TASK PROMPT
State how many lines of the entries hold the string "الساعة", and nothing more.

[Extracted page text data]
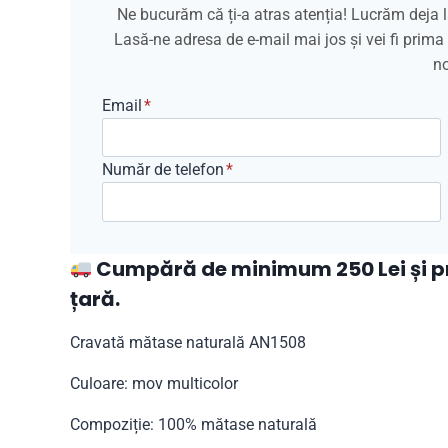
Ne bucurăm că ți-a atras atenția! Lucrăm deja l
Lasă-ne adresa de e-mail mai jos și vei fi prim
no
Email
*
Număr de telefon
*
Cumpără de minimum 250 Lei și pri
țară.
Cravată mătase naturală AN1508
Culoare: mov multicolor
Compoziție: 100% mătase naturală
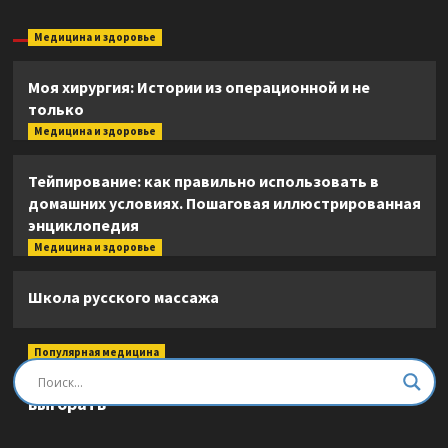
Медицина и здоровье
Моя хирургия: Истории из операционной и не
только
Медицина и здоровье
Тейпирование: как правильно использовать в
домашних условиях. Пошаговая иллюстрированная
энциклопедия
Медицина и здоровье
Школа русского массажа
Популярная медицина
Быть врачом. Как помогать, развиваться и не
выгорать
---
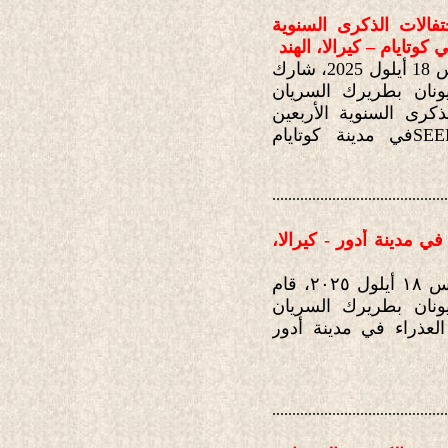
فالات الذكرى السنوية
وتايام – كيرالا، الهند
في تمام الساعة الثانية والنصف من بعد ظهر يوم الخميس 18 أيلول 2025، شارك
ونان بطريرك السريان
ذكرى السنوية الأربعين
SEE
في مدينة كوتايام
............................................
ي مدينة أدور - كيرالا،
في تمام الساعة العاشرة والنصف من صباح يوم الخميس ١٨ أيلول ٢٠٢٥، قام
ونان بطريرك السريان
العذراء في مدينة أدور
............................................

ANSWER SPACE
2